### Problem requirements
From the line with "left eye: (469, 117)" through the line with "left ear: (6, 32)", inclusive, return each line of the data below exactly and leave the rest out.

### Listed records
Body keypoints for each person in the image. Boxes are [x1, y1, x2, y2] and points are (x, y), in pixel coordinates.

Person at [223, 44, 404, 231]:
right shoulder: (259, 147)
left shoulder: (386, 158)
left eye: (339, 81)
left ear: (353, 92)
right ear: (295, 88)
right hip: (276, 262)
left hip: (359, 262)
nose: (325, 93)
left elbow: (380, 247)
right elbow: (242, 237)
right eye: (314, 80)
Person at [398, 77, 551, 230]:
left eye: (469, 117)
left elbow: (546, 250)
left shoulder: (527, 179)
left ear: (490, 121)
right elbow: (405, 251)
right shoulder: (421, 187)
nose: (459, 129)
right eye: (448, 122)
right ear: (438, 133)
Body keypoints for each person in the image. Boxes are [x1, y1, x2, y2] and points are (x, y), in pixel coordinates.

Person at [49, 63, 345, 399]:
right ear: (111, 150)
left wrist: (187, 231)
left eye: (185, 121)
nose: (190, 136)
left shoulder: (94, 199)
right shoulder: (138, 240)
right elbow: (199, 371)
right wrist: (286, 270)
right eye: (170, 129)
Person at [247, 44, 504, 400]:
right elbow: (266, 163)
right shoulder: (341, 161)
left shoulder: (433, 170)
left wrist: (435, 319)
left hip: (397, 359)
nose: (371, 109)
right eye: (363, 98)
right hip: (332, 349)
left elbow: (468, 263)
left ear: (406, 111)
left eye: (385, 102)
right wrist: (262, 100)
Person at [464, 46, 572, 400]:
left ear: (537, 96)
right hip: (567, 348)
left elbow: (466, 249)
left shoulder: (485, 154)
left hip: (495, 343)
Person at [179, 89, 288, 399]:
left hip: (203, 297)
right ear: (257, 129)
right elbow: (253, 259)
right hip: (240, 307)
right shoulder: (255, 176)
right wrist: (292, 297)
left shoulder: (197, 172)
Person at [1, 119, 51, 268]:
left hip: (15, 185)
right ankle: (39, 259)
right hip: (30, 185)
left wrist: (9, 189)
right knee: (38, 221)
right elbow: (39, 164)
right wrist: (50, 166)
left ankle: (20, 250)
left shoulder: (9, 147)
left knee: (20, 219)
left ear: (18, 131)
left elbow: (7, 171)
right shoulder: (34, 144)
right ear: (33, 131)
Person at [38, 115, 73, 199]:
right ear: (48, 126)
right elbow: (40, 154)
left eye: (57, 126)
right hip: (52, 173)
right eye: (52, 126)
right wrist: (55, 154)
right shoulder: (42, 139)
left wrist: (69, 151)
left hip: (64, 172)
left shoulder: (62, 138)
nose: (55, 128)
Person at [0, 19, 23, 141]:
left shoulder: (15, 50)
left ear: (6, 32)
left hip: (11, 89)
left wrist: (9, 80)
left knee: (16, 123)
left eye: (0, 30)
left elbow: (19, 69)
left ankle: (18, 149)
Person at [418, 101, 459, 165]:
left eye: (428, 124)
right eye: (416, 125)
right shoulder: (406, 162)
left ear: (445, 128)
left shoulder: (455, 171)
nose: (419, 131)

--

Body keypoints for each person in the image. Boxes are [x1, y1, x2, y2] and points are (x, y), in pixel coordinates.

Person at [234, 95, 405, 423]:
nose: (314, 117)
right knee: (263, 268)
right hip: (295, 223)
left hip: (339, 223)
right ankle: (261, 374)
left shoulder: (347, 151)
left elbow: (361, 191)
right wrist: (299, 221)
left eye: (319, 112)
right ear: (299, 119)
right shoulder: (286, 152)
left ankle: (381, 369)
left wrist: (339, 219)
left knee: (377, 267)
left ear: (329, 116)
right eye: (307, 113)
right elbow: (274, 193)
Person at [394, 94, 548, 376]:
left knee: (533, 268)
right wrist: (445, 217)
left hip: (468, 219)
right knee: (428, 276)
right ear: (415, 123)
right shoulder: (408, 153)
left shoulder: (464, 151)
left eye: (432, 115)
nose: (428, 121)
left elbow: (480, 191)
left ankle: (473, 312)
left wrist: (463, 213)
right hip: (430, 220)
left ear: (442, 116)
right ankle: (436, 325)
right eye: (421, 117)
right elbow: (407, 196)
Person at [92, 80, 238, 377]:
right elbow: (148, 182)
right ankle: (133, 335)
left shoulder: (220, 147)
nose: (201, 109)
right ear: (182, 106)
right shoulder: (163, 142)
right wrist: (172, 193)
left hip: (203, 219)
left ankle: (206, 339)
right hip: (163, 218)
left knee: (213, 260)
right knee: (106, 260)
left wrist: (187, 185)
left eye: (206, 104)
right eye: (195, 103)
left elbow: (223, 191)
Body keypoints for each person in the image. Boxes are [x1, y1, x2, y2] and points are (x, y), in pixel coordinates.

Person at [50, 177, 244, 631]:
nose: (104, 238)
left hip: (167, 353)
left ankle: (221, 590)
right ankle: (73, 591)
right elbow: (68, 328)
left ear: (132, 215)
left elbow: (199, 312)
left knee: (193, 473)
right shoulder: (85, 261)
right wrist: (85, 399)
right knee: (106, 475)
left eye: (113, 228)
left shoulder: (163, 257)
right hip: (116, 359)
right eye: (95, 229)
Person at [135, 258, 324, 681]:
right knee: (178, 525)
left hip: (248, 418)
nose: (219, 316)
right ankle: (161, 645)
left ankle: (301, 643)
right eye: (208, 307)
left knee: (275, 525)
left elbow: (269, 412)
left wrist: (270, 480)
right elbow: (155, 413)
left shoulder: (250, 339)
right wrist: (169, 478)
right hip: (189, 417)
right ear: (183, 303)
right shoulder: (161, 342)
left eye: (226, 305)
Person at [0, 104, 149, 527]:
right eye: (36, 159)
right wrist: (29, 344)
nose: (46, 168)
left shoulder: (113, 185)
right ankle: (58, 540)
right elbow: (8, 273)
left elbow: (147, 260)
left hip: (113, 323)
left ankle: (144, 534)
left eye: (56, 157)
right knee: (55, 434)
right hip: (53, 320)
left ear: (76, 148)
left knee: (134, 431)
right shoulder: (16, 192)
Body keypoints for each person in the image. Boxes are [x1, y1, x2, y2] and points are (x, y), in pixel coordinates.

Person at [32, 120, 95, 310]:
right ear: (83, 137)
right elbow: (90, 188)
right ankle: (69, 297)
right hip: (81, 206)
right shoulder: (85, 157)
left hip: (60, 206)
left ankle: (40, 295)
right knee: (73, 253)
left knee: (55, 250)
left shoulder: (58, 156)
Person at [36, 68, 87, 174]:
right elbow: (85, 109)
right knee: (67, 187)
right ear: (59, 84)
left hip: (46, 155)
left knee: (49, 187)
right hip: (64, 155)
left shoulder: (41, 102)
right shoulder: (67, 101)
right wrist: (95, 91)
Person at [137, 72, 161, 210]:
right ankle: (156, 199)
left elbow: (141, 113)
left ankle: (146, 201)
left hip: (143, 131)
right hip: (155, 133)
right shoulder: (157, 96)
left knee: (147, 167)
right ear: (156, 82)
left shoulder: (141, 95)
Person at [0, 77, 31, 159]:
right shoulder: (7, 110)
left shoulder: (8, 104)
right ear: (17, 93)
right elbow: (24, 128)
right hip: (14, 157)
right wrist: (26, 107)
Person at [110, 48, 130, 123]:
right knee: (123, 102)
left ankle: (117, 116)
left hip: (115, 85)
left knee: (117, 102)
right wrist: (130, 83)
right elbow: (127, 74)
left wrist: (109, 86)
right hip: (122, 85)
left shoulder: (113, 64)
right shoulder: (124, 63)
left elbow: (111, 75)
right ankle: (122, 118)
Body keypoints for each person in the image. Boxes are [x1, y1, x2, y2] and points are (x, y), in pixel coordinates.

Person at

### Solution to the problem
left eye: (469, 117)
left elbow: (546, 250)
left shoulder: (527, 179)
left ear: (490, 121)
right elbow: (405, 251)
right shoulder: (421, 187)
nose: (459, 129)
right eye: (448, 122)
right ear: (438, 133)
Body keypoints for each person in the image. Boxes are [x1, y1, x2, y2] and points are (x, y), in pixel coordinates.

Person at [49, 63, 345, 399]:
right ear: (111, 150)
left wrist: (187, 231)
left eye: (185, 121)
nose: (190, 136)
left shoulder: (94, 199)
right shoulder: (138, 240)
right elbow: (199, 371)
right wrist: (286, 270)
right eye: (170, 129)
Person at [247, 44, 504, 400]:
right elbow: (266, 163)
right shoulder: (341, 161)
left shoulder: (433, 170)
left wrist: (435, 319)
left hip: (397, 359)
nose: (371, 109)
right eye: (363, 98)
right hip: (332, 349)
left elbow: (468, 263)
left ear: (406, 111)
left eye: (385, 102)
right wrist: (262, 100)
Person at [464, 46, 572, 400]:
left ear: (537, 96)
right hip: (567, 348)
left elbow: (466, 249)
left shoulder: (485, 154)
left hip: (495, 343)
Person at [179, 89, 288, 399]:
left hip: (203, 297)
right ear: (257, 129)
right elbow: (253, 259)
right hip: (240, 307)
right shoulder: (255, 176)
right wrist: (292, 297)
left shoulder: (197, 172)
Person at [1, 119, 51, 268]:
left hip: (15, 185)
right ankle: (39, 259)
right hip: (30, 185)
left wrist: (9, 189)
right knee: (38, 221)
right elbow: (39, 164)
right wrist: (50, 166)
left ankle: (20, 250)
left shoulder: (9, 147)
left knee: (20, 219)
left ear: (18, 131)
left elbow: (7, 171)
right shoulder: (34, 144)
right ear: (33, 131)
Person at [38, 115, 73, 199]:
right ear: (48, 126)
right elbow: (40, 154)
left eye: (57, 126)
right hip: (52, 173)
right eye: (52, 126)
right wrist: (55, 154)
right shoulder: (42, 139)
left wrist: (69, 151)
left hip: (64, 172)
left shoulder: (62, 138)
nose: (55, 128)
Person at [0, 19, 23, 141]:
left shoulder: (15, 50)
left ear: (6, 32)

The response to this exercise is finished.